*What is being asked:* Please return all lines of the data below containing the string "proposed".

*The data:*

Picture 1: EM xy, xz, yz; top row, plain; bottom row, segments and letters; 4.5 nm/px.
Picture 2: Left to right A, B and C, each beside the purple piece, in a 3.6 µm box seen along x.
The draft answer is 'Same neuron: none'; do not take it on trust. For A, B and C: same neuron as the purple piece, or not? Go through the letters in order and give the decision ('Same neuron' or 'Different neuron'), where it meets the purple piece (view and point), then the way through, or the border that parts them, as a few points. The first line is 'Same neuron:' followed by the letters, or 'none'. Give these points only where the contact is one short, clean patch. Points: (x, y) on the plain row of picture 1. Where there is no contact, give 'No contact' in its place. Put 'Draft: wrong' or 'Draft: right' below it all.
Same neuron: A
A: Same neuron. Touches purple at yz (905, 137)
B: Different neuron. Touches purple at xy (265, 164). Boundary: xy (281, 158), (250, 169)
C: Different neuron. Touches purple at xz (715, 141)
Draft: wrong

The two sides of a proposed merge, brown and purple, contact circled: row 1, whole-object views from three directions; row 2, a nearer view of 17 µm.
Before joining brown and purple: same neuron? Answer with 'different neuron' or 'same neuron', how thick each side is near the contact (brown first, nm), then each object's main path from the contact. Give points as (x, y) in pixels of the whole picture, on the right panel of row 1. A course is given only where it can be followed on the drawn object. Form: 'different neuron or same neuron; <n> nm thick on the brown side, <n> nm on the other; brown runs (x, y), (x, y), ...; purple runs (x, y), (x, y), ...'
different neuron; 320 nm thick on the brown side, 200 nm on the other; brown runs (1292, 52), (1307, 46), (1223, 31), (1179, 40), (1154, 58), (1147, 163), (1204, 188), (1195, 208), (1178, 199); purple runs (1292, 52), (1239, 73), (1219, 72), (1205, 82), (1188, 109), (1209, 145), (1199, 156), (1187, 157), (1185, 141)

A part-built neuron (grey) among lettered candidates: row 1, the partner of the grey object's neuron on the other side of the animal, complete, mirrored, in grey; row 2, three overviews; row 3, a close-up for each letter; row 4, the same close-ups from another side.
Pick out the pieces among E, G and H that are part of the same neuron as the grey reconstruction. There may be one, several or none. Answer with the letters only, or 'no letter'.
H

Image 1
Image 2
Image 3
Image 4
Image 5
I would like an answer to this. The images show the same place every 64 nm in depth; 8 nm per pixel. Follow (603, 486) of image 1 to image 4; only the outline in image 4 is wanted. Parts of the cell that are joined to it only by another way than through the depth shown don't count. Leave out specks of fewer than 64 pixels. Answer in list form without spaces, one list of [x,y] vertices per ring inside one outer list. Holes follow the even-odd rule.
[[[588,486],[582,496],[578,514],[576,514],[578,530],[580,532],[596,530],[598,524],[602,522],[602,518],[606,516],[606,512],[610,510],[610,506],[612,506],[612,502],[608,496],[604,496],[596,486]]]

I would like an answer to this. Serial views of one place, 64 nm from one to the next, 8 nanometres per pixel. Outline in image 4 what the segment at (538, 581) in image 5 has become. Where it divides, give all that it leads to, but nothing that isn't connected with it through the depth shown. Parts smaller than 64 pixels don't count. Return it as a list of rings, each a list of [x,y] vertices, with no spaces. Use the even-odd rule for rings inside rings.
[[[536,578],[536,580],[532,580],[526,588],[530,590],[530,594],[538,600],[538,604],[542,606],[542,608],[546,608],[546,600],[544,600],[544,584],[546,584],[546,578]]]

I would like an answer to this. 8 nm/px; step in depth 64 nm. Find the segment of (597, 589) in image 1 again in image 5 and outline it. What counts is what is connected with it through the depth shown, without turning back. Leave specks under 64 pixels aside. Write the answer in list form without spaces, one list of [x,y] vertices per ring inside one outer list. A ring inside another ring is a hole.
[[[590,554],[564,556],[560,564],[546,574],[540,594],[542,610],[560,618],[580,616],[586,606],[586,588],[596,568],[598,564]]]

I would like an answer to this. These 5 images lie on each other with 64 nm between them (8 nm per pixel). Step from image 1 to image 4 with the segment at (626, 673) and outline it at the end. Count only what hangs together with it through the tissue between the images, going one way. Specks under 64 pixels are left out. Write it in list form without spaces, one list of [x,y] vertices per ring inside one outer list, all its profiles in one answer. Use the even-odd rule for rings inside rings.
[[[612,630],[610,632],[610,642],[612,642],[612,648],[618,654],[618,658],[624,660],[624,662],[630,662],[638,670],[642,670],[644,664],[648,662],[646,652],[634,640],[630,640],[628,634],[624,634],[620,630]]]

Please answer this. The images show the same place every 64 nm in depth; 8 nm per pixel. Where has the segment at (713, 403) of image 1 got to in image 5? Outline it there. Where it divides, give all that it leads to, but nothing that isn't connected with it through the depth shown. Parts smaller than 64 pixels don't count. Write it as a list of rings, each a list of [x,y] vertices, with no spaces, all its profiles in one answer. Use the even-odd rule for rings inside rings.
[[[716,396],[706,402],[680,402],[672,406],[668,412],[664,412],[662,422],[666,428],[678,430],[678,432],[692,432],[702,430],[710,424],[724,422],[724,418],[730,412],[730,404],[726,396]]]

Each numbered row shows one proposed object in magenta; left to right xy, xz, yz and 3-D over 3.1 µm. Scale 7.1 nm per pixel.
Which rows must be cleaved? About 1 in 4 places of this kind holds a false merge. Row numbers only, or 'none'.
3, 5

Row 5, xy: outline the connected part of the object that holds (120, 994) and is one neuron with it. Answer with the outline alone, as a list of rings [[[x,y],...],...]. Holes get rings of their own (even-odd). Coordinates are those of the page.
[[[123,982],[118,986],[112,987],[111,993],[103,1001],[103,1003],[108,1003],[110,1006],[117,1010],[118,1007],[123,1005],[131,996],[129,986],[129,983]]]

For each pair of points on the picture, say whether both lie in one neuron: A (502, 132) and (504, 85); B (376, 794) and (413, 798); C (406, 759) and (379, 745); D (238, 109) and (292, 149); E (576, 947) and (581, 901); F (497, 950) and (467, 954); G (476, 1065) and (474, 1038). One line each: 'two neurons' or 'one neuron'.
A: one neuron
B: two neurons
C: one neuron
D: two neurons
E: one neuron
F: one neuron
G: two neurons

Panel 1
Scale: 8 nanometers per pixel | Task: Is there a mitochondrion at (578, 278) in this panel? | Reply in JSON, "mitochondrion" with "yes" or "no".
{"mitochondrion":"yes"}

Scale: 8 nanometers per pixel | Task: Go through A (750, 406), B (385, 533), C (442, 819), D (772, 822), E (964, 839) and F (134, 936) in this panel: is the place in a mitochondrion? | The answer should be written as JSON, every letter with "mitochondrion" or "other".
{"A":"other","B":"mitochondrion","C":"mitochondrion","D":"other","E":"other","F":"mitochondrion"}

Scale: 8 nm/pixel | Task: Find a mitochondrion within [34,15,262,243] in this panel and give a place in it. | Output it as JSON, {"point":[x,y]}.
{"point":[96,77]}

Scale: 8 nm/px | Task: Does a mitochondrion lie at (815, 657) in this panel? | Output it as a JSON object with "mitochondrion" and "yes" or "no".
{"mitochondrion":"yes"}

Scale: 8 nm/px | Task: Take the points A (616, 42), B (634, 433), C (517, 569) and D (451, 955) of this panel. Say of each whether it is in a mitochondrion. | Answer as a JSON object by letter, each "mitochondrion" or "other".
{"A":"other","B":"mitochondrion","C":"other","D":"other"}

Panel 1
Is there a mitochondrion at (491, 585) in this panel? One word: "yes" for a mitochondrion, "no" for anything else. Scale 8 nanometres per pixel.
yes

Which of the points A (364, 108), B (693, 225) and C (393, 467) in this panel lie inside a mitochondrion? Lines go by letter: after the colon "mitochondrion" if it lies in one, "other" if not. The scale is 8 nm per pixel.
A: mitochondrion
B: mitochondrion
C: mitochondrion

*Reply:*
The two sides of a proposed merge, brown and purple, contact circled: row 1, whole-object views from three directions; row 2, a nearer view of 17 µm.
Each numbered row shows one proposed object in magenta; left to right xy, xz, yz and 3-D over 3.1 µm. Scale 7.1 nm per pixel.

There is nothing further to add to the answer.